If the local bakery won’t come down from $2.99 for a loaf of bread and I’m only willing to pay $1.99, no biggie — the deal doesn’t happen.
If a writer won’t let his new novel go for an advance of less than $20k and the publisher won’t come up from $10k, same thing — that novel doesn’t get published (at least not by that publisher).
But when a bunch of bakers won’t take less than $X per hour for their labor, and the bakery owner won’t pay more than $Y, all of a sudden it’s “the labor unions have strangled Hostess” and “[w]orkers … have allowed union leaders to persuade them to destroy their jobs.”
Damn union workers! Who the hell do they think they are, having their agents bargain for a good deal and walking away if they don’t get it. Don’t they know that they should just gratefully accept whatever they are offered and consider themselves lucky?
Anti-union propagandists love to bellyache that “unions have been given special immunity by corrupt left wing politicians,” and they’re right (see Wagner Act, the). But they forget the “special immunity” given to employers by corrupt right-wing politicians (see Taft-Hartley Act, the). State intervention in labor markets cuts both ways, and damages those markets both ways too.
Absent such state intervention, unions are just market actors — no different in principle than any other such actors. You can be pro-market or you can be anti-union, but you can’t be both.



We need more of this. Unions are not the government, yet are opposed by neoconservatives on apparently identical grounds (some blend of coercion and disgust toward poor, dirty ethnic people feeling entitled to the hard-earned future-profits of the noble white man).
And, of course, the deal in the Hostess case had already been made, but the company failed to honor its obligations, and was trying to use the courts to get out from under. And given that the greatest obligations seem to have been to the workers themselves, through their pension funds, and that the workers had already made concessions (and no doubt the same increases in productivity that have been demanded almost everywhere), while the executives gave themselves raises and the investors actually increased the company's debt load during the first reorganization, it's just silly to blame the workers for not continuing to keep the sinking ship afloat.

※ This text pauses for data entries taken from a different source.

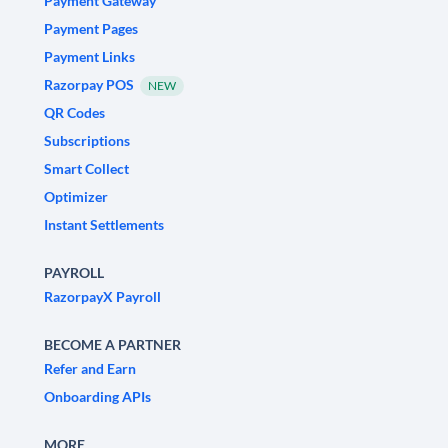
Payment Gateway
Payment Pages
Payment Links
Razorpay POS
NEW
QR Codes
Subscriptions
Smart Collect
Optimizer
Instant Settlements
PAYROLL
RazorpayX Payroll
BECOME A PARTNER
Refer and Earn
Onboarding APIs
MORE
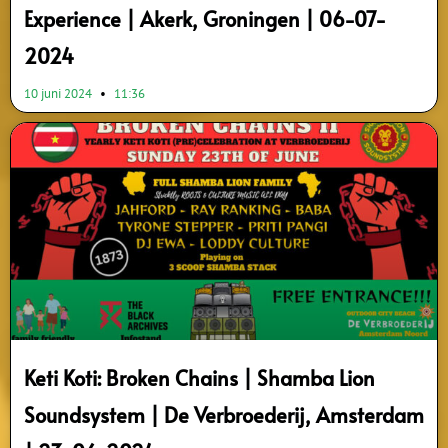
Experience | Akerk, Groningen | 06-07-
2024
10 juni 2024
11:36
Keti Koti: Broken Chains | Shamba Lion
Soundsystem | De Verbroederij, Amsterdam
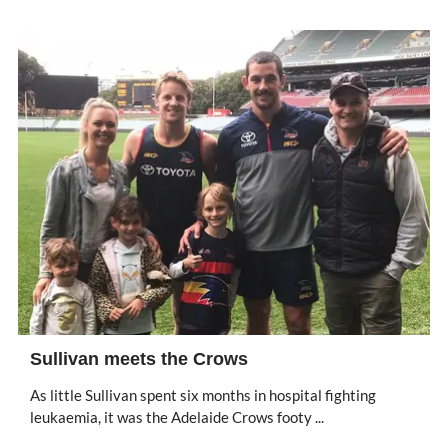
Sullivan meets the Crows
As little Sullivan spent six months in hospital fighting
leukaemia, it was the Adelaide Crows footy ...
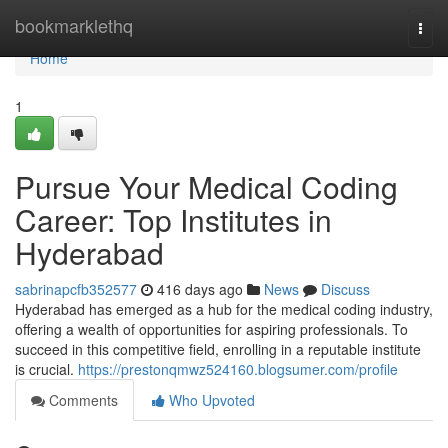
Home
bookmarklethq
Togg
navi
Home
1
Pursue Your Medical Coding
Career: Top Institutes in
Hyderabad
sabrinapcfb352577
416 days ago
News
Discuss
Hyderabad has emerged as a hub for the medical coding industry,
offering a wealth of opportunities for aspiring professionals. To
succeed in this competitive field, enrolling in a reputable institute
is crucial.
https://prestonqmwz524160.blogsumer.com/profile
Comments
Who Upvoted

My recent post Anarchism's Ungovernability, and What it Means to Be a Mutualist
The Wagner Act was an especially sharp double-edged sword, though. On one hand it granted /certain/ unions special immunity, but it took away the ability to strike freely, and was, some have argued, a direct response to the Oakland General Strike of 1946.
Unions are not "market actors," since they exist under the implicit assumption that failure to cave in to their demands will result in a "picket line", i.e. a siege of the owner's property, and the possible intervention of the NLRB.
Your "Unions: Part of the Market" is Left-libertarian material.
>government help
>coercion
>not market actors
>walmart
Justin,
And failure to cave in to the demands of the employer (no matter how distasteful or unethical those demands are) is likely to result in termination, which may in turn lead to poverty, homelessness, and malnutrition. No coercion there, huh? And please, save the "nobody put a gun to your head" platitudes. That shit gets old.
Remember, neo-classical economics–AKA: the official talking points of the conservative and libertarian right–is not a value-free science. Indeed, this line of economic thought is rather obviously biased towards employers and against us lowly wage workers (or parasites, as Randians might say), especially if we form unions to try to strike some sort of balance. Think this sounds like the language of "class war," Justin. Well fuck yeah it is! But who do you think started this war?